Are You Doing Enough To Protect Against Financial Fraud?
Yet more evidence of the prevalence of financial fraud against organizations has emerged from a recent poll by Kyriba. The poll found that almost 80% of organizations had been victims of fraud. The very high proportion of victims is startling in itself, but it is consistent with information we have presented in previous posts that organizational fraud is a global problem, costing 5% of top line revenue annually.
Almost 30% of the respondents to the Kyriba poll reported suffering financial losses, but we think this is a conservative number in this context. Organizational fraud is a hidden crime that sometimes is difficult to detect, even long after the fact. When organizations do detect fraud, they may have incentives to minimize publicity about the crime, so underreporting is probable.
The poll includes some indications that the fraud was even more costly than reported. 5.6% of respondents reported that they had been targets of fraud but did not know if they had suffered losses, while almost 14% did not even know if they had been targets or not. In fact, a little less than 8% reported that they knew they had not been victims, and it’s a good bet that a few of these simply hadn’t found out yet.
Fraud Occurs, But Fraud Prevention Lags
Taken together, this information is a clarion call to executives and managers to implement rigorous anti-fraud controls. Yet the poll found that over one-third of respondents had not reviewed or updated their fraud prevention controls in over a year. In fact, 18% believed that their organization had never installed or updated a fraud prevention program.

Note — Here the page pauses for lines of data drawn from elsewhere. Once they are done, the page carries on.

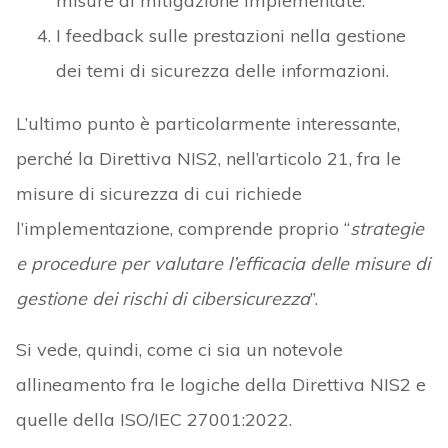
misure di mitigazione implementate.
I feedback sulle prestazioni nella gestione
dei temi di sicurezza delle informazioni.
L’ultimo punto è particolarmente interessante,
perché la Direttiva NIS2, nell’articolo 21, fra le
misure di sicurezza di cui richiede
l’implementazione, comprende proprio “
strategie
e procedure per valutare l’efficacia delle misure di
gestione dei rischi di cibersicurezza
”.
Si vede, quindi, come ci sia un notevole
allineamento fra le logiche della Direttiva NIS2 e
quelle della ISO/IEC 27001:2022.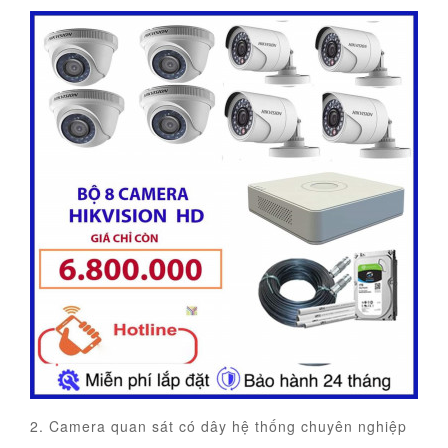
2. Camera quan sát có dây hệ thống chuyên nghiệp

Sometimes it seems like it should be easier for victims, many of whom are sophisticated individuals or organizations, to detect financial fraud. But the Bernie Madoff case has shown us how easily investors can be fooled by timing deposits, moving cash from one account to another, delaying responses to questions, or simply not providing requested information at all. All of these kinds of subterfuges should be detected by a fraud prevention program, but obviously the program has to exist in the first place.
A new range of threats has evolved in the rapid growth of extensively networked digital systems. We have seen the massive losses that external theft can cause, as in the Target case, but loss potential is also large for internal theft and fraud. The challenges in these cyberthefts involve both organization (comprehensive access control, for example) and continuous reviews of performance through audits of digital transactions.
Active Prevention Processes are Essential
We have long argued that systematic financial fraud prevention controls should be an integral part of every organization’s risk management program. We cannot know with certainty, in advance, when unseen flaws in controls will be found, or flaws in software will come to light.
An organization’s best defense against these possibilities is regular, rigorous audits and internal controls designed to detect irregularities in financial flows quickly.